Selling Treasury safety and buying risk has impacted the Usd/Equity inverse correlation since QE 2 was launched in November 2010, with a period of time over the last three months that all markets rose in value at the same time without a hedge, along with periods of trade that equities moved lower at the same time as the Usd, which is an anomaly in the inter-connected global traded arena.
Bottom line reviews are signaling more strongly than ever that what used to be one 24-hour session of trade that needed to be hedged is now three 8-hour periods of trade that are more than capable of forcing changes to fair value on risk in a heartbeat.
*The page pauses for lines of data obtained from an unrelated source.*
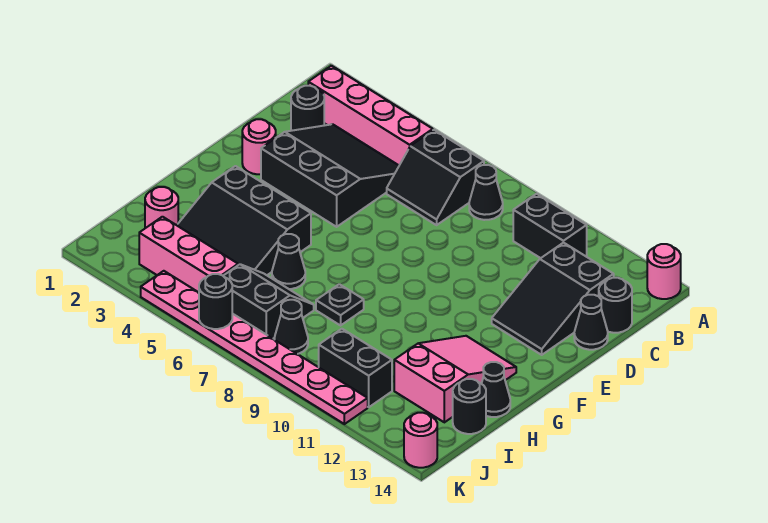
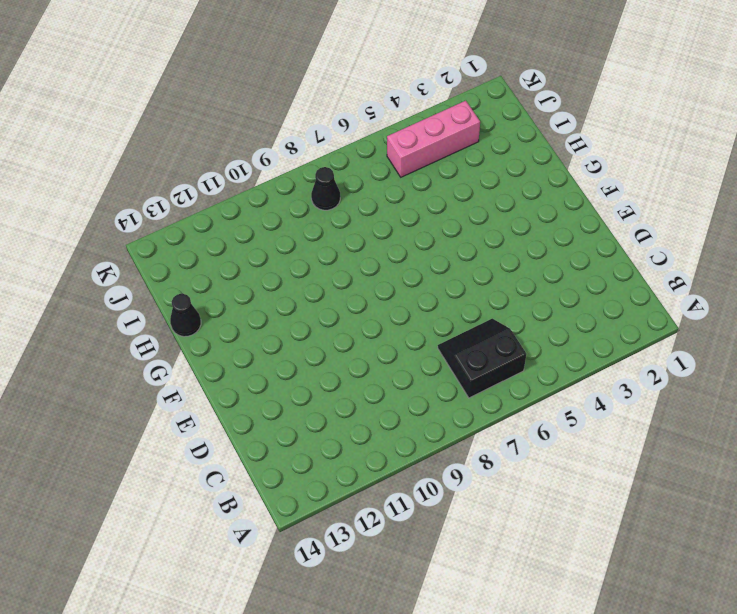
none -> pink round brick A14 level 1
none -> pink brick B2:B5 level 1
none -> black cone B8 level 1

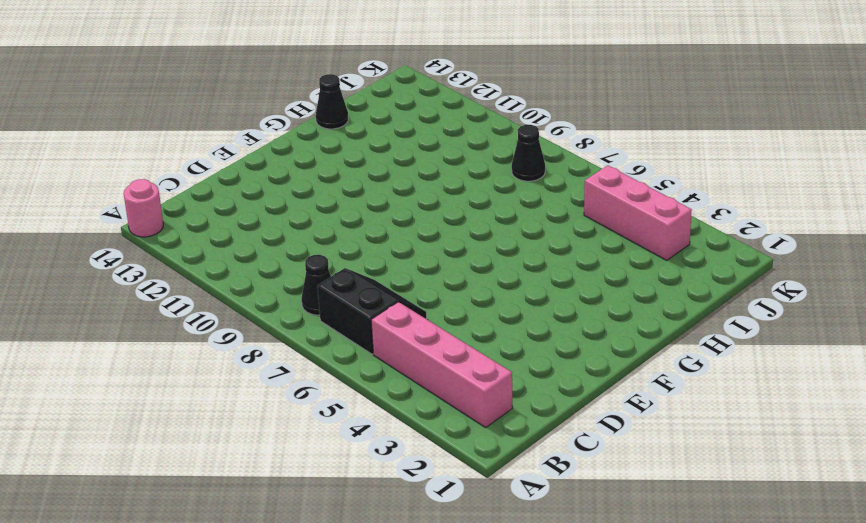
none -> black brick B10:B11 level 1
none -> black round brick C2 level 1
none -> black slope C3:E5 level 1 top E

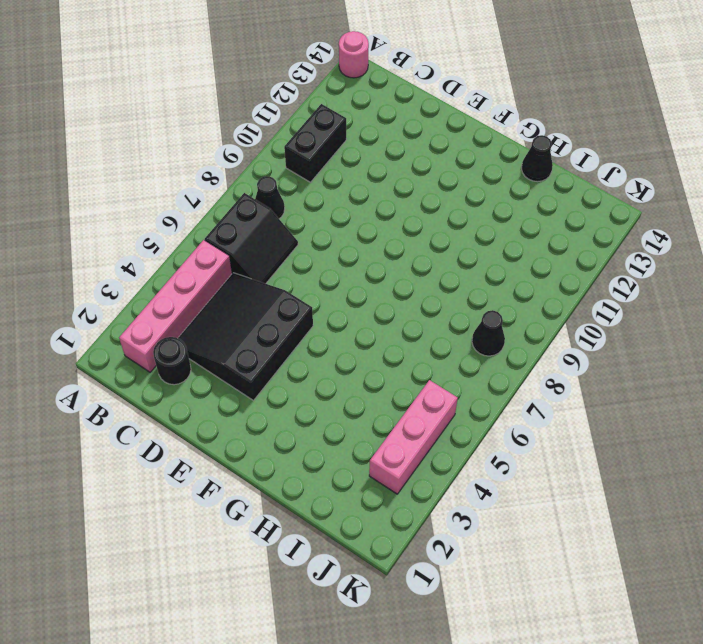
none -> black slope C12:E13 level 1 top C
none -> black round brick C14 level 1
none -> black cone D14 level 1

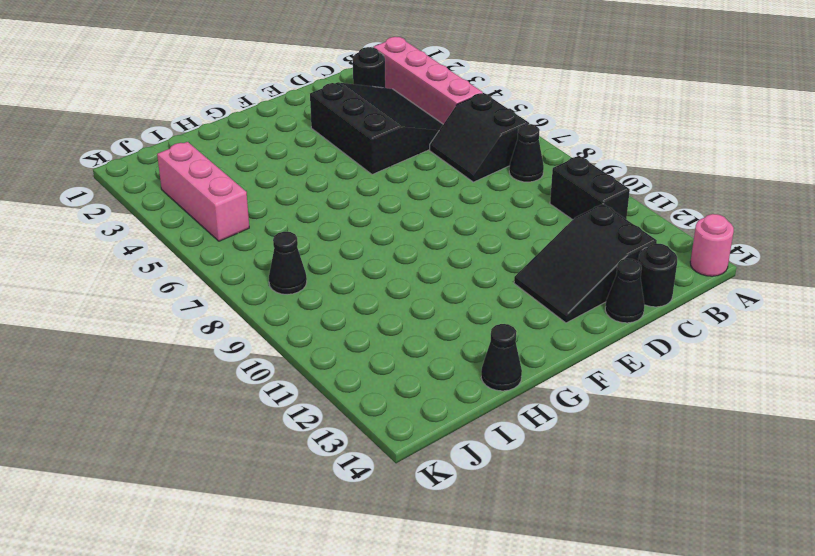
none -> pink round brick E2 level 1
none -> black slope G3:I5 level 1 top G
none -> pink slope G12:I13 level 1 top I

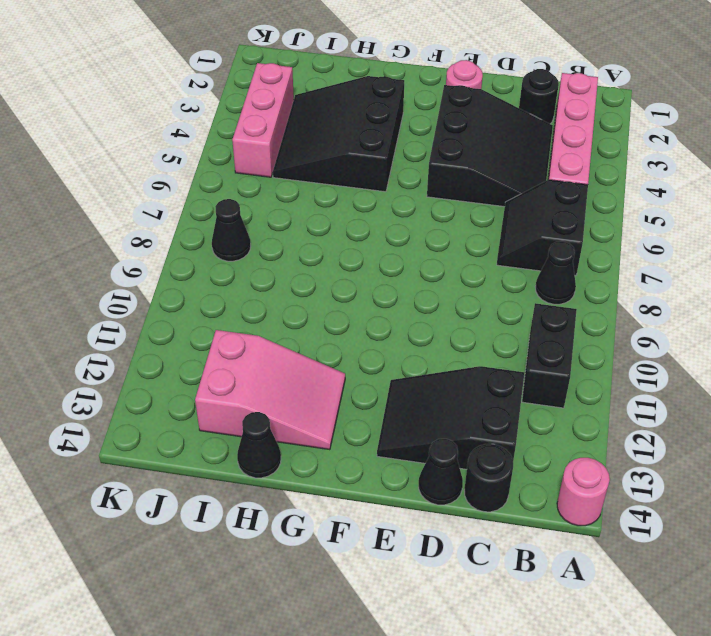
none -> black cone H6 level 1
none -> black plate H8 level 1
none -> pink round brick I2 level 1

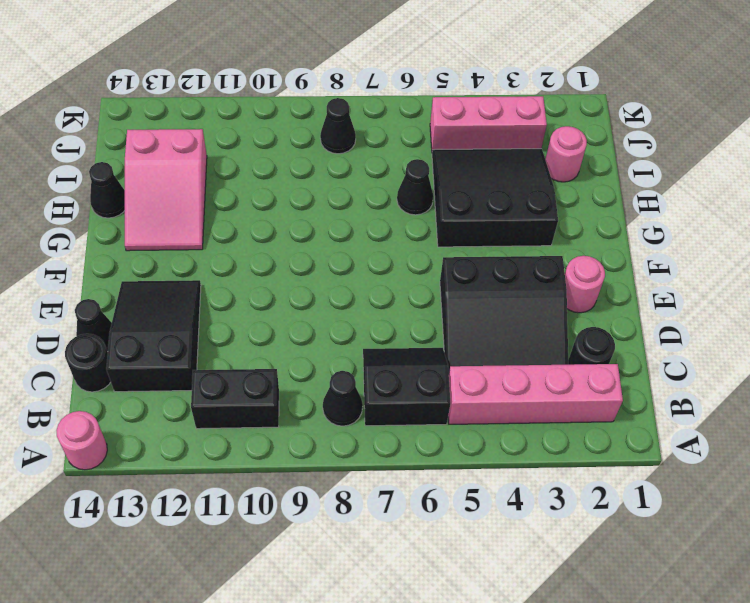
none -> black plate H8 level 1
none -> black slope I6:J7 level 1 top J
none -> black round brick I14 level 1

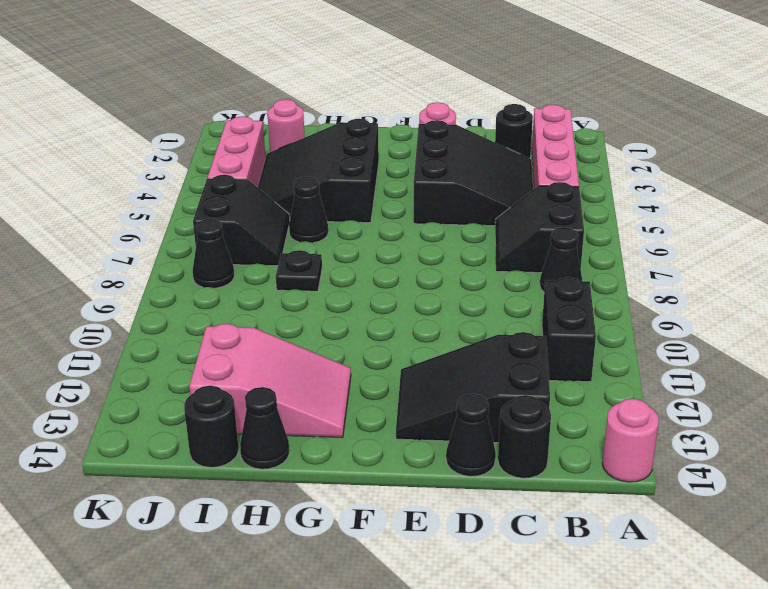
none -> black brick J10:J11 level 1
none -> pink plate K4:K11 level 1
none -> pink round brick K14 level 1

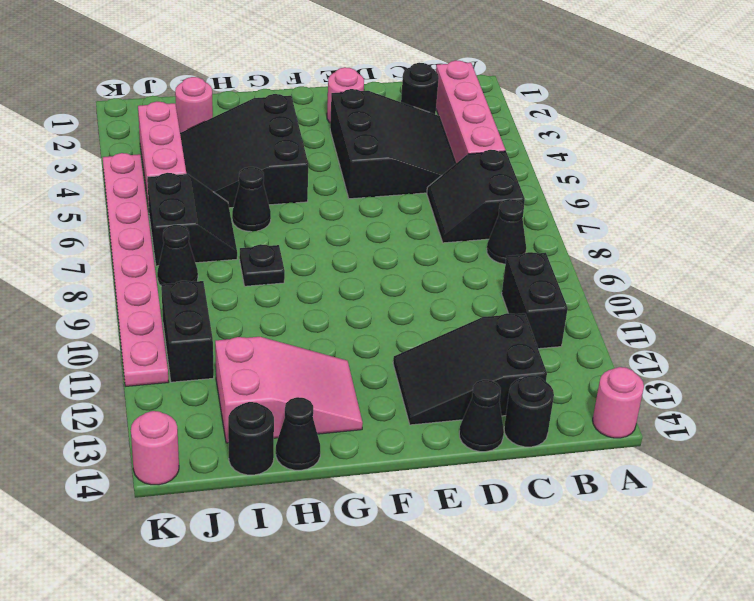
none -> black round brick K6 level 2

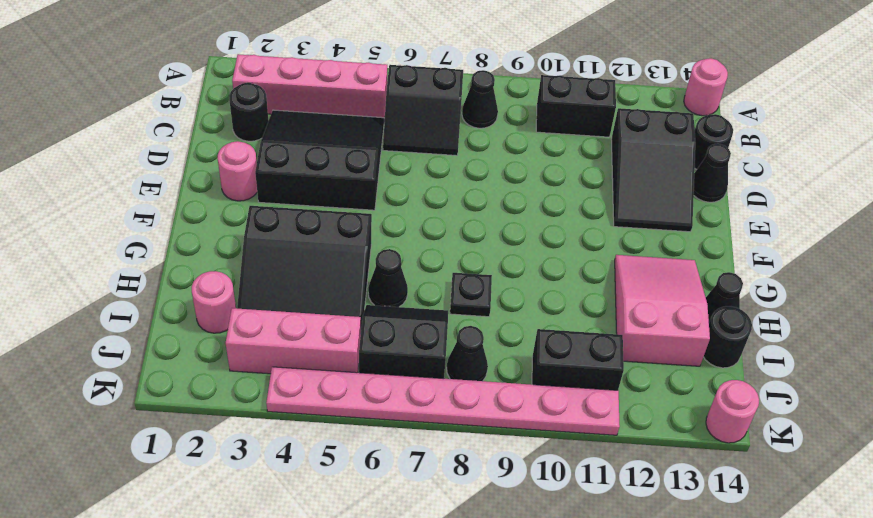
none -> black round brick K6 level 2

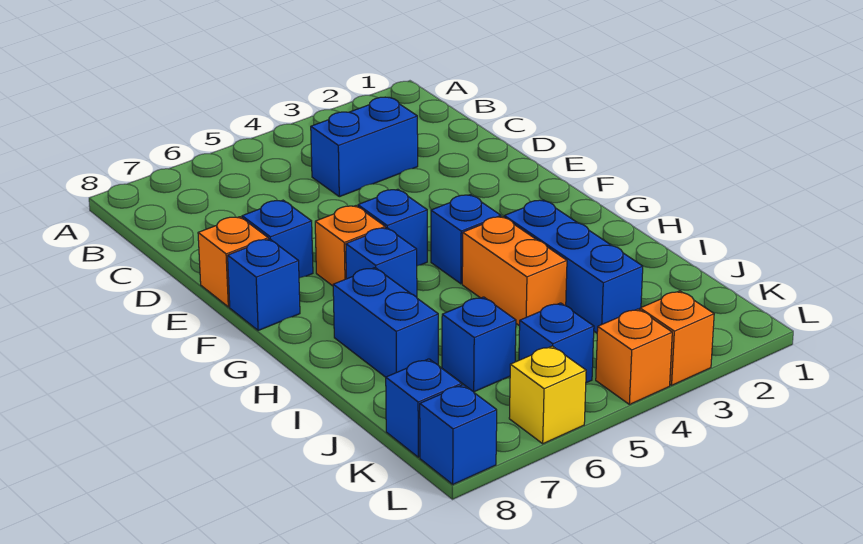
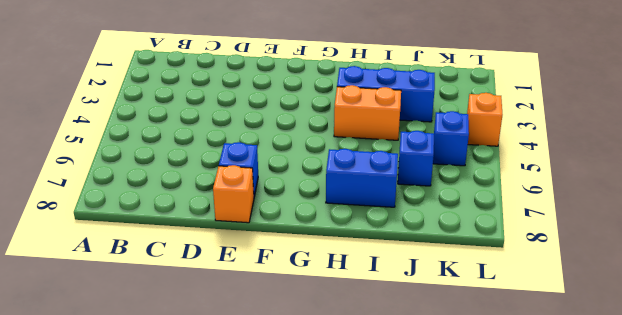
none -> blue brick C3:C4 level 1
none -> blue brick F5 level 1
none -> orange brick F6 level 1

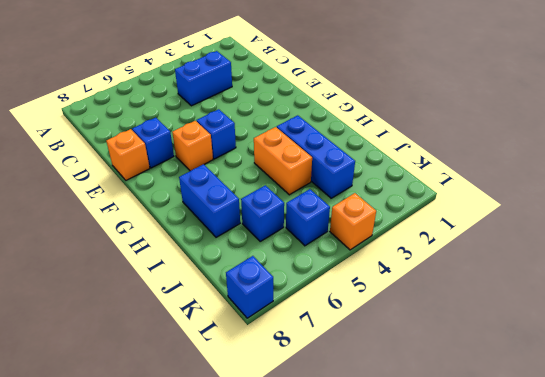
none -> blue brick F8 level 1
none -> blue brick G4 level 1
none -> blue brick G6 level 1

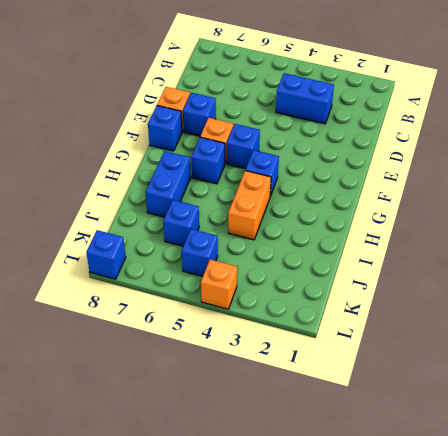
none -> blue brick H3:J3 level 1
none -> blue brick K8 level 1
none -> orange brick L3 level 1

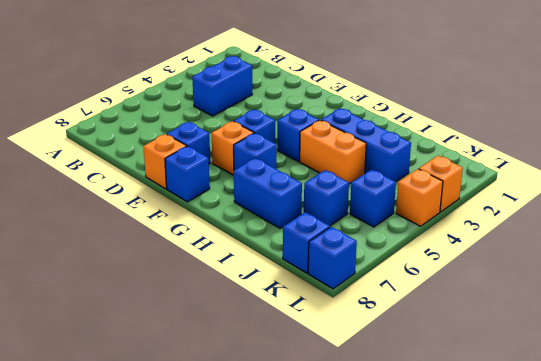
none -> yellow brick L6 level 1

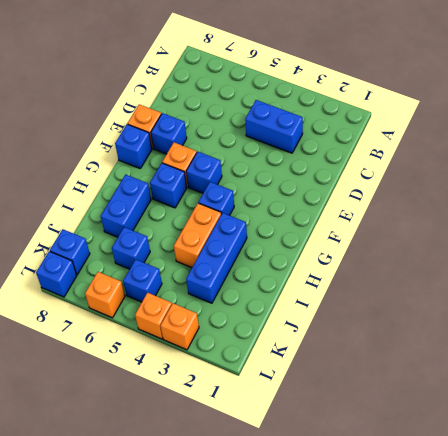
orange brick L6 level 1 -> yellow brick L6 level 1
Three percent moves in 30-minute periods of trade while Japanese markets are closed for lunch, as seen in gold, oil, and silver on Thursday, are more regular than ever before, and confirm that reactionary traders will dominate trade for the foreseeable future while investors still wait for the buy-and-hold strategy to break even from the last ten years of roller-coaster trade. Trade desks are running on low volume, which is not an impediment on the way up, and so long as the Federal Bank of New York continues to do the POMO bidding through until May there looks to be little reason not to buy the dips in risk markets.
The only threat to status quo as the central bank ponzi scheme continues along its merry way, floating equity values and creating food inflation, is that one rouge central banker reaches for the interest-rate hike button. At that time, whoever that turns out to be, will create a rush for the exits that will most certainly get Usd/Equity inverse correlations close to 100%.